Getting Out Of A Speeding Ticket In Court And Using Motion For Discovery
Now that you got a ticket, it’s time to figure out the best way of getting out of a speeding ticket in court. Your chances of winning have dramatically increased just by going to court. A key step you’ll need to use to build your defense is the process called Discovery.
There are a number of things required to get prepared for court. If you are organized and know what is required, winning is actually pretty simple. A key legal tool you’ll use in preparing your case is the process called Motion for Discovery. It’s the legal term for the process of requesting information needed for your defense. That is, you’ll formally ask for information from the prosecution or court via motion for discovery. The information to request is depended on your individual case. The key things you always want to request because you will always need them for your case of getting out of a speeding ticket in court are:
Radar Gun detail – maintenance records, calibration log, police dept’s FCC license, serial #, manufacturer manual and specifications
Radar gun detail is important because it’s used to determine if the department is certified to use it. It will show if the gun has been properly maintained and used per manufacturer’s guidelines. If not, these are grounds for a motion to dismiss your ticket.
Officer information – daily log for date of your ticket plus 7 days before and after, radar training record, officers certification records
The officer information is used to confirm that the officer is qualified to use the radar.

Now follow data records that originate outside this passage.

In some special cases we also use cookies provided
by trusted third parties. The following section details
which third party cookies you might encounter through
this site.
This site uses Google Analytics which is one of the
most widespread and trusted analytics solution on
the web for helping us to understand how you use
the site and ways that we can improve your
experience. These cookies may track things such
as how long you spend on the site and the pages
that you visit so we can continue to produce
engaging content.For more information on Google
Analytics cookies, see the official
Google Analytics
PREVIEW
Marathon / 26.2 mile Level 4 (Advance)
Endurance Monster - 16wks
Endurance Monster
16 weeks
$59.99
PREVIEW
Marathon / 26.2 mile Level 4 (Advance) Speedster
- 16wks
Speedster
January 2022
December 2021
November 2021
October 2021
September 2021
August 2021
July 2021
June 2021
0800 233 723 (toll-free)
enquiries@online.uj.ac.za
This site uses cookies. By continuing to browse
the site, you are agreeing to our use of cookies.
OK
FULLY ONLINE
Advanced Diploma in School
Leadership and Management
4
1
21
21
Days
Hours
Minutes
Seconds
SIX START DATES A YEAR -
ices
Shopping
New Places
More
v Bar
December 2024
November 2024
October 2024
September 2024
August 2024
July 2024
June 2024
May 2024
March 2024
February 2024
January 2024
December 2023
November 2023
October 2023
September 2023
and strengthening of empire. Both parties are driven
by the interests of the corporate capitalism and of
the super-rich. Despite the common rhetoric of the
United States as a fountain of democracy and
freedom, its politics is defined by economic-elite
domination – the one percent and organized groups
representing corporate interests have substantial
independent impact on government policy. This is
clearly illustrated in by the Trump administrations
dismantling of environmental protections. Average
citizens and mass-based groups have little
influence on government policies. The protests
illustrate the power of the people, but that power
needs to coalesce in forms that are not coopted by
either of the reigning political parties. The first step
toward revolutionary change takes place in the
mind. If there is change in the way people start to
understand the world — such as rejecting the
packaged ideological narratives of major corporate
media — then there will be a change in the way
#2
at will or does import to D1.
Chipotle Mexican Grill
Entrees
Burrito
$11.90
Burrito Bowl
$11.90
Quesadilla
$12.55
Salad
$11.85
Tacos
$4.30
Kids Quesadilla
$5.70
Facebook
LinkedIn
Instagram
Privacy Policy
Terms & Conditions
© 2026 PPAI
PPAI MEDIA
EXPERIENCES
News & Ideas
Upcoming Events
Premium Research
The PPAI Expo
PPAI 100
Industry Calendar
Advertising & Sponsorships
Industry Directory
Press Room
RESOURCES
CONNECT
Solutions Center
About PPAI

That is key information that will be useful with helping you in getting out of a speeding ticket in court. Accepted industry requirement is 40 hours of classroom training and 24 hours hands on training from a certified instructor. If the officer does not meet these requirements, it is grounds for a motion to dismiss your ticket. The log is used to see if there is a pattern of clocking the exact same speeds.
Copies of both sides of the officer’s copy of your citation
Copies of your ticket are used to know exactly what the officer noted about your case when he wrote it. Officers jot down information about the case for court purposes. This is key to your defense because an officer typically writes 5-10 tickets per day and so will not remember your particular case other than the notes he took. The less details he has, the higher your odds are of winning.